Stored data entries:
# # #

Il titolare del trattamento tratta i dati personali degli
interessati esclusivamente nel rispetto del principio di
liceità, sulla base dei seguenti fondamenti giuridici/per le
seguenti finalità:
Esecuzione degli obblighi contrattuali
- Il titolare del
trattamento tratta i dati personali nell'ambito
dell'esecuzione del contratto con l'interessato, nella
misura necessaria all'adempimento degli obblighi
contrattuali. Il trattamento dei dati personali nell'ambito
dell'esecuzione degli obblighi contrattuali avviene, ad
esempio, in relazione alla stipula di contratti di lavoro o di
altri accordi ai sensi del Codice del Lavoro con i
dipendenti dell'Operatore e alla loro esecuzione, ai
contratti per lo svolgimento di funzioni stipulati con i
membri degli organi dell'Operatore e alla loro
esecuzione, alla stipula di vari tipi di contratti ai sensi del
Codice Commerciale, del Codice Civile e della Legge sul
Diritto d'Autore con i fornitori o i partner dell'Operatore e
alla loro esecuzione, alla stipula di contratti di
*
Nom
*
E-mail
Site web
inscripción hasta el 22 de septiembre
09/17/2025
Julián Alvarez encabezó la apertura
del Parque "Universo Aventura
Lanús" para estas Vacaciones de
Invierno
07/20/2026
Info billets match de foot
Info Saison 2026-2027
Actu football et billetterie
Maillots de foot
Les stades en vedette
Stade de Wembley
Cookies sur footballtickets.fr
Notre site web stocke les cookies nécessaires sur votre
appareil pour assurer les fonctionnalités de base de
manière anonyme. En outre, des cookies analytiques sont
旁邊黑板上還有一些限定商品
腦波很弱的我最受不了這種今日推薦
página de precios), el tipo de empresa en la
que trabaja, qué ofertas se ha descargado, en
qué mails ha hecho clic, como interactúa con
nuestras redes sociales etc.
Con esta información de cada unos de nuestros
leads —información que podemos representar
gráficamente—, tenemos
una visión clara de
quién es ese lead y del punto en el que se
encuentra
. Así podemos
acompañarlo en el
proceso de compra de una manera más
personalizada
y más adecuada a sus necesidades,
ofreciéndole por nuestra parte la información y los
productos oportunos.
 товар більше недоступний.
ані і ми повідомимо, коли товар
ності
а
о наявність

# # #

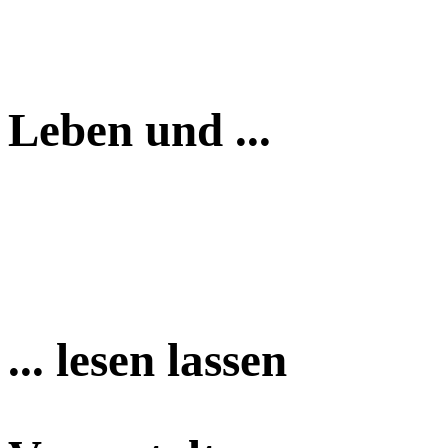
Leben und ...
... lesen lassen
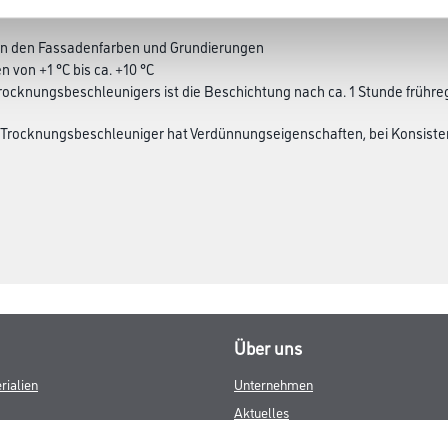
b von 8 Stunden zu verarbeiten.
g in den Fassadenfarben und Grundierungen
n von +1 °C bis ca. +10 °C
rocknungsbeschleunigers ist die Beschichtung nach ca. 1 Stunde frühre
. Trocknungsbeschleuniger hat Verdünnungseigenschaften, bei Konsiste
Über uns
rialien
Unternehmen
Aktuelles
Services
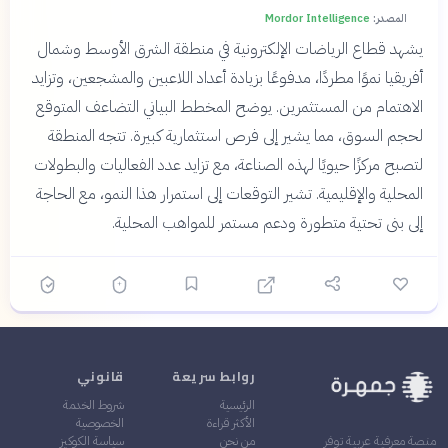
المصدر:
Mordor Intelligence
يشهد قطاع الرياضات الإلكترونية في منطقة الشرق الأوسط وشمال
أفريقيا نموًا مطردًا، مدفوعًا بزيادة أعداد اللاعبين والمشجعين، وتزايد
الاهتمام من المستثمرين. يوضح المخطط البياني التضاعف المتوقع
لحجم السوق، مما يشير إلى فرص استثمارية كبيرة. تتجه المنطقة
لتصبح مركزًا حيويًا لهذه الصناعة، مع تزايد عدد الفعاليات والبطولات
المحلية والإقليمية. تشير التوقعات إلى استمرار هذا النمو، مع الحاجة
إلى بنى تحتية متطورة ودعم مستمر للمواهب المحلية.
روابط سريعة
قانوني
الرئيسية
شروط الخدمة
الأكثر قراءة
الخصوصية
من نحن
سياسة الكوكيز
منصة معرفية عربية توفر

# # #

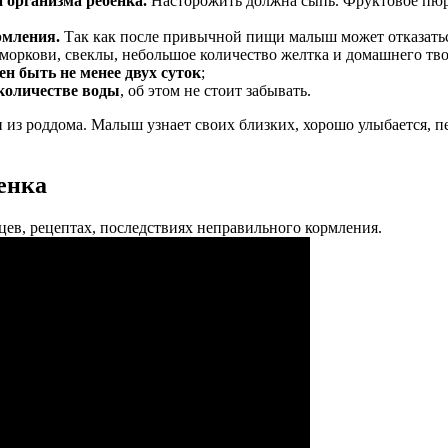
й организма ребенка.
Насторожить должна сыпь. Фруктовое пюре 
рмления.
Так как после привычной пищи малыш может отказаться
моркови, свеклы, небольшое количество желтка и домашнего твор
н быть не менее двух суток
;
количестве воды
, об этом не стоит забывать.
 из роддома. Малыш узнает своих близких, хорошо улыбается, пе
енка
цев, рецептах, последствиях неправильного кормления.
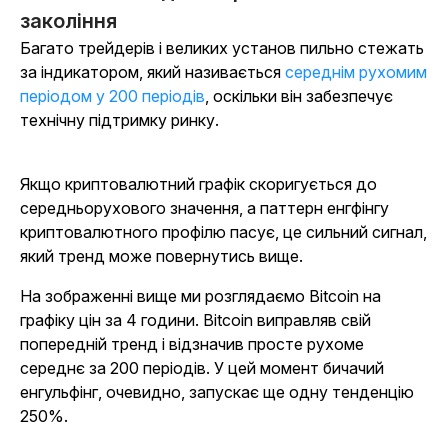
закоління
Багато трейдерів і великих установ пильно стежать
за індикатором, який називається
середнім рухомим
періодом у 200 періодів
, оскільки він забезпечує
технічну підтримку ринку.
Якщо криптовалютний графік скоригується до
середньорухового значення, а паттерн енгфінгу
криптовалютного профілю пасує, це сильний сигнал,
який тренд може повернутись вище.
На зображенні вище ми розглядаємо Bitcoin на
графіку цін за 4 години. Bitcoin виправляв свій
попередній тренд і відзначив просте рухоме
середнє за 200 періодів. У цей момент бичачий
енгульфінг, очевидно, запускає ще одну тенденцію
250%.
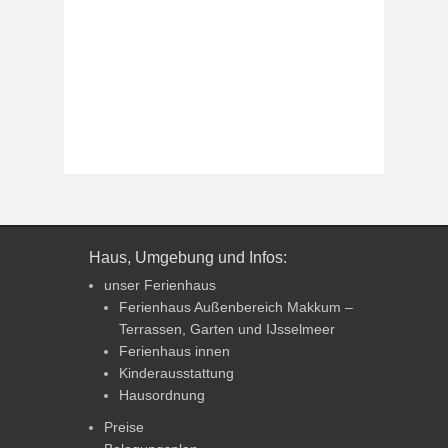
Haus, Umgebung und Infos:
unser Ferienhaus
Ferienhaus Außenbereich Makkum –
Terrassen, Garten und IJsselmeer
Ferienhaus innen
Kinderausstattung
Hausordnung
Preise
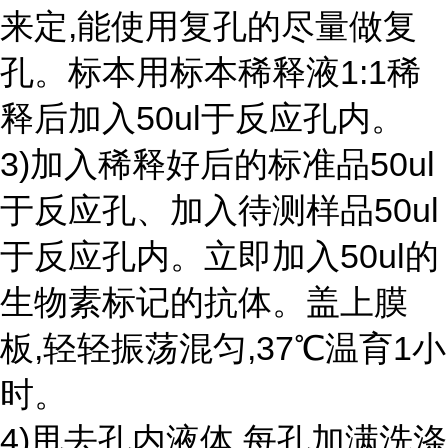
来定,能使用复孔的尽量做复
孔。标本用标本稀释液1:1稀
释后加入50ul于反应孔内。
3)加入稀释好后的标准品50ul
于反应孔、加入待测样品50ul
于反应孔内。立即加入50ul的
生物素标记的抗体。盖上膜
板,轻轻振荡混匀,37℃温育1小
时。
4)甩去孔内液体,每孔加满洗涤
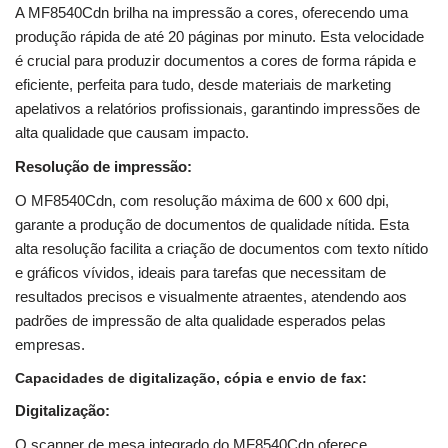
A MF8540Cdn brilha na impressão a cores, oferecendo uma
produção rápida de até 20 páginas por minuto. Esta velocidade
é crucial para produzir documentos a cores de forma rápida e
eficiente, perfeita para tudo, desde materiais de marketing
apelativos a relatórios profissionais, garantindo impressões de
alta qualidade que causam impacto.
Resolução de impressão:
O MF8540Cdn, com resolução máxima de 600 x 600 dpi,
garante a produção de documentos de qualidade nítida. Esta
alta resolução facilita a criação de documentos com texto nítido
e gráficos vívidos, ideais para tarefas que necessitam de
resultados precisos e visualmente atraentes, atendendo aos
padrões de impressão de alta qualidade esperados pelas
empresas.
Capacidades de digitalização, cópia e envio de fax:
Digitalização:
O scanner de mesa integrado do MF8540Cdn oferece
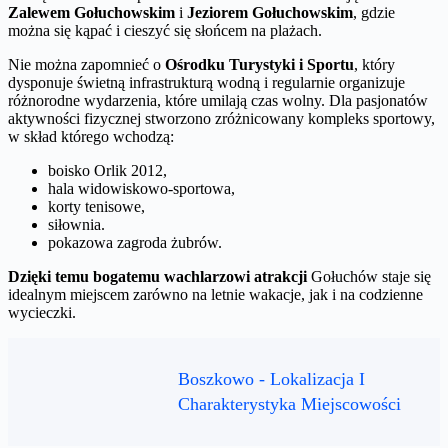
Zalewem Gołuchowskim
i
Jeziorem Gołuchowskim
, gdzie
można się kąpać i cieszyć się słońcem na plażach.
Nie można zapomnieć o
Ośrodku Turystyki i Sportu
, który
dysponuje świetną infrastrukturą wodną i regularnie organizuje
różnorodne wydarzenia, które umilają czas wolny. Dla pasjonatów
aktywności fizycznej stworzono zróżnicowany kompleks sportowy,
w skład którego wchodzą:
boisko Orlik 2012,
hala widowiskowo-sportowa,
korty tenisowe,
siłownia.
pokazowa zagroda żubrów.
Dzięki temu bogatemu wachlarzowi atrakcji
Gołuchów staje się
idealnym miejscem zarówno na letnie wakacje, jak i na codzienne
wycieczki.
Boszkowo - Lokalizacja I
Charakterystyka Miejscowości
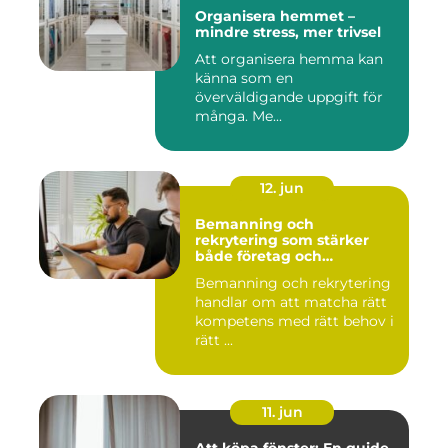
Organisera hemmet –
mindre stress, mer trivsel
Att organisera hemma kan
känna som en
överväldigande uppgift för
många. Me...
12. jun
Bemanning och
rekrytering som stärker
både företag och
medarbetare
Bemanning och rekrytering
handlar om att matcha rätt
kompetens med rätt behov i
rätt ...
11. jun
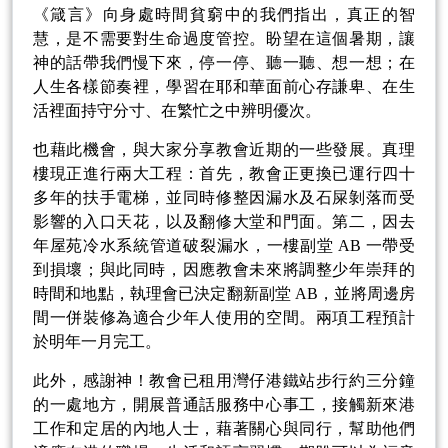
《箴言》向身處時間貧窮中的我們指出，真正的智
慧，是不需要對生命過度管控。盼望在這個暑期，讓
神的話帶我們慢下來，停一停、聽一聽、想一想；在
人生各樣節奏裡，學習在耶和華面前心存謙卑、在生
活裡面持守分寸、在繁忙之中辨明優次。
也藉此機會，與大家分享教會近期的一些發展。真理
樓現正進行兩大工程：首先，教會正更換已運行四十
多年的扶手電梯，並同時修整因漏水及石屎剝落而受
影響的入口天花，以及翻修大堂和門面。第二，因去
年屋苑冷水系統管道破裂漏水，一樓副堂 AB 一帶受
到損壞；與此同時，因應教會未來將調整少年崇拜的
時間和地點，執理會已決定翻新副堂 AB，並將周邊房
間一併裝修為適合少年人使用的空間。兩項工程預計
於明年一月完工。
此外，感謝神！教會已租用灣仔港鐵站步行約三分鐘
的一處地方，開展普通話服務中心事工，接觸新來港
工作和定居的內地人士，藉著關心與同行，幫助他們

# # #

Could you retype exactly the lines above, starting at the line that contains "produção rápida de" and ending at the line that contains "garante a produção", and nothing more?

_Exercise output_
produção rápida de até 20 páginas por minuto. Esta velocidade
é crucial para produzir documentos a cores de forma rápida e
eficiente, perfeita para tudo, desde materiais de marketing
apelativos a relatórios profissionais, garantindo impressões de
alta qualidade que causam impacto.
Resolução de impressão:
O MF8540Cdn, com resolução máxima de 600 x 600 dpi,
garante a produção de documentos de qualidade nítida. Esta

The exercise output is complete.